Birth rate and not immigration drive population growth
By Sabina Thakur | Sat, 08/29/2009 - 13:25
According to official figures, population of the UK has been pushed to a record high due to rise in fertility rates to the highest level in a generation. This is for the first time in a decade that an increase in birth rate, and not the rate of immigration, has been more instrumental in ensuring a population growth in the country.
According to official figures, population of the UK has been pushed to a record high due to rise in fertility rates to the highest level in a generation. This is for the first time in a decade that an increase in birth rate, and not the rate of immigration, has been more instrumental in ensuring a population growth in the country.
Office for National Statistics figures show that the population of the UK grew to over 61 million in 2008, which was 0.7 percent higher than what it was in 2007. At the same time, net immigration slipped by almost 44 percent.

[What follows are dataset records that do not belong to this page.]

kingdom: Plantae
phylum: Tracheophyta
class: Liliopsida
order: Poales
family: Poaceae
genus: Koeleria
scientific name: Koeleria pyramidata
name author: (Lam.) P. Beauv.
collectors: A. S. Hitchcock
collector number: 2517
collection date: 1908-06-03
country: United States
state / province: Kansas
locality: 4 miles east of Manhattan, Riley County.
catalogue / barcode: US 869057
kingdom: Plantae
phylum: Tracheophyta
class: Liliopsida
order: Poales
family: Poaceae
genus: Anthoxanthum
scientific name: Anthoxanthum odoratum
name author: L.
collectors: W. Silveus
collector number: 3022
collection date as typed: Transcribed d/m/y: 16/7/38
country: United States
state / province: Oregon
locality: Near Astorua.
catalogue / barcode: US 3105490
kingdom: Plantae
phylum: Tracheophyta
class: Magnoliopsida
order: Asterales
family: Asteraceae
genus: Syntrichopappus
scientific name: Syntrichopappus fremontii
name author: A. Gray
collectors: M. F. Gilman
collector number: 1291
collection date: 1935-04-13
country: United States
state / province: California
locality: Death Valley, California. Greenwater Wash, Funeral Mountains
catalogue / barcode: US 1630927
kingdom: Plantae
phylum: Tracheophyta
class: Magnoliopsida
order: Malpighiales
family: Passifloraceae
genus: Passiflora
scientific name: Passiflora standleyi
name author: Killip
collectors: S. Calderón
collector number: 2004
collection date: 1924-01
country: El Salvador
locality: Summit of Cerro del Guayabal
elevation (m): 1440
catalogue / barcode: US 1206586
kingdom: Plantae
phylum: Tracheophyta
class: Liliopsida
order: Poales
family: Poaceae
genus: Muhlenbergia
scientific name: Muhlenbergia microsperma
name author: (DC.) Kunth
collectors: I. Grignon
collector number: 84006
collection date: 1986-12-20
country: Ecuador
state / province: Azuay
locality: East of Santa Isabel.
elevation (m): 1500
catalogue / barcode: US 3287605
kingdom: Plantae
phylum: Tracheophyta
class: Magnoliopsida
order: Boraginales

It was also observed that the total fertility rate among women of the UK was at its peak now in the last thirty-five years. In comparison to the year 2007, some 19,000 more babies were born in the year 2008. However, more than half of these babies were born to women who were born outside the UK. But National Statisticians made it a point that these women who were born outside the UK weren’t necessarily immigrants who recently came to the UK.
The figures also revealed that number of people aged at or over eighty five years reached a record 1.3 million, which is about two percent of the total population, and thus, it showed that the UK population is ageing.
As per the figures, there has been fifty percent increase in the number of non-British leaving the country which clearly suggests that most immigrants only stay in the UK for a limited period.